Steve Kilbey has certainly proven his songwriting skills during his lengthy and prolific career. In 1980, he co-founded the alternative rock band The Church, and has since served as their singer/bassist through 25 studio albums. He co-wrote their smash international hit single “Under the Milky Way” (off the 1988 certified gold album Starfish), which continues as a cultural touchstone to this day. In 2010, The Church were inducted into Australia’s highly prestigious ARIA Hall of Fame. As a solo artist, Kilbey has a dozen solo EPs and albums, including Eleven Women, his latest full-length album, which he released on September 4.
All this is to say, Kilbey clearly has a firm grasp on good songwriting – but he admits that it took him a long time to get to this point. By his own admission, he began writing songs as a teenager, but it was a decade before he finally felt he was creating anything truly good. Aspiring songwriters might do well to follow Kilbey’s lead on perseverance because, as he says, “I wonder, how many great geniuses are dissuaded by their own lack of persistence?”
Calling from his home in New South Wales, Australia, Kilbey says, “I’ve always been very slow to get good at something – I don’t come out of the box being great. I had to do a long apprenticeship writing lots and lots and lots and lots of songs until eventually, I could feel what my strengths and weaknesses were and I had the confidence.”
Kilbey also offers insight into his specific approach to unlocking what makes a song great: “When I encounter music that I really love, I analyze it and try and figure out what it is that I like and I take it apart and then I go, ‘I’m going to recreate that, but not in the way they did it.
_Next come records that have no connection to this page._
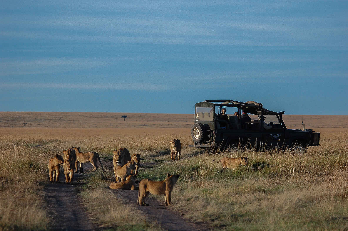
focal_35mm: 225
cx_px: 174
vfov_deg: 6.1
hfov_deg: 9.2
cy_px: 116
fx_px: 2173
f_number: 5
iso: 400
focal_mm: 150
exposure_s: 1/400
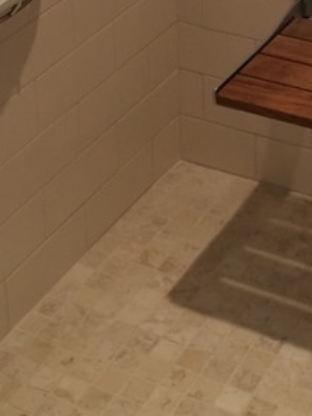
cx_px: 224
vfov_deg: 18.5
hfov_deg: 14.6
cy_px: -70
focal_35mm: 101
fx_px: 1213
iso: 64
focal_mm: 4.12
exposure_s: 1/30
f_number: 2.2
I’m going to take the very essence of how that blossomed in my heart or in my mind, and I’m going to do it my own way,’” he says. “I think a songwriter needs to have a sort of onboard computer that when you hear something you like, you have to know how you’re going to recreate that yourself.”
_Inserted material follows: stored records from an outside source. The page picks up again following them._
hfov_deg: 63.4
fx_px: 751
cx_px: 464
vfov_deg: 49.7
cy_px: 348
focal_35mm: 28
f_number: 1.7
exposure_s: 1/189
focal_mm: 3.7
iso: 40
Even though Kilbey has found particular methods that work for him, he still gives the music freedom to go where it will: “I allow myself to drift off course,” he says. “With music, I go in with an idea and I think it’s going to be like this. And then if it starts turning into something else, then I let it do that. I’m open to all the things that can happen, and I’m very sensitive to how one small tiny thing can change everything.”